Material provided
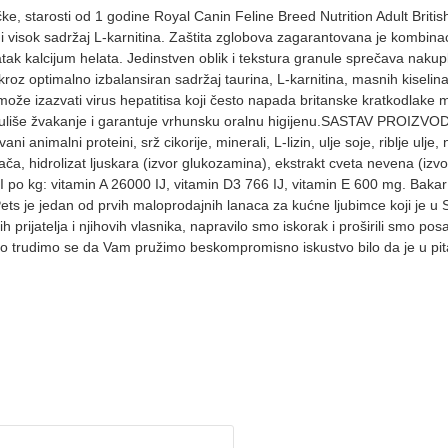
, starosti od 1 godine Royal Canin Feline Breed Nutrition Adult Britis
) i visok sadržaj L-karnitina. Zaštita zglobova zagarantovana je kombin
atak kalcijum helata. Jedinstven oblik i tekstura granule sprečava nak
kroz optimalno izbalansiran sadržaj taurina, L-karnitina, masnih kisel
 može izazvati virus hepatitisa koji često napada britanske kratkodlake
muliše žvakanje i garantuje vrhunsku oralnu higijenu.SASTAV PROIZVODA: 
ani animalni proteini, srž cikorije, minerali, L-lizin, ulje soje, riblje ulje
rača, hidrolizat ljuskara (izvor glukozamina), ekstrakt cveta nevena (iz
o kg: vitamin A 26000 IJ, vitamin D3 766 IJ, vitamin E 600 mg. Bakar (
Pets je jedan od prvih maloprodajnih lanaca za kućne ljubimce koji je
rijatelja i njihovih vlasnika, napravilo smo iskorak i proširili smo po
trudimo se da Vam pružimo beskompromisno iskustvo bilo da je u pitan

Try it
From the first line to the last, give the data again exactly, but without pictures.

Result below
, starosti od 1 godine Royal Canin Feline Breed Nutrition Adult Britis
) i visok sadržaj L-karnitina. Zaštita zglobova zagarantovana je kombin
atak kalcijum helata. Jedinstven oblik i tekstura granule sprečava nak
kroz optimalno izbalansiran sadržaj taurina, L-karnitina, masnih kisel
 može izazvati virus hepatitisa koji često napada britanske kratkodlake
muliše žvakanje i garantuje vrhunsku oralnu higijenu.SASTAV PROIZVODA: 
ani animalni proteini, srž cikorije, minerali, L-lizin, ulje soje, riblje ulje
rača, hidrolizat ljuskara (izvor glukozamina), ekstrakt cveta nevena (iz
o kg: vitamin A 26000 IJ, vitamin D3 766 IJ, vitamin E 600 mg. Bakar (
Pets je jedan od prvih maloprodajnih lanaca za kućne ljubimce koji je
rijatelja i njihovih vlasnika, napravilo smo iskorak i proširili smo po
trudimo se da Vam pružimo beskompromisno iskustvo bilo da je u pitan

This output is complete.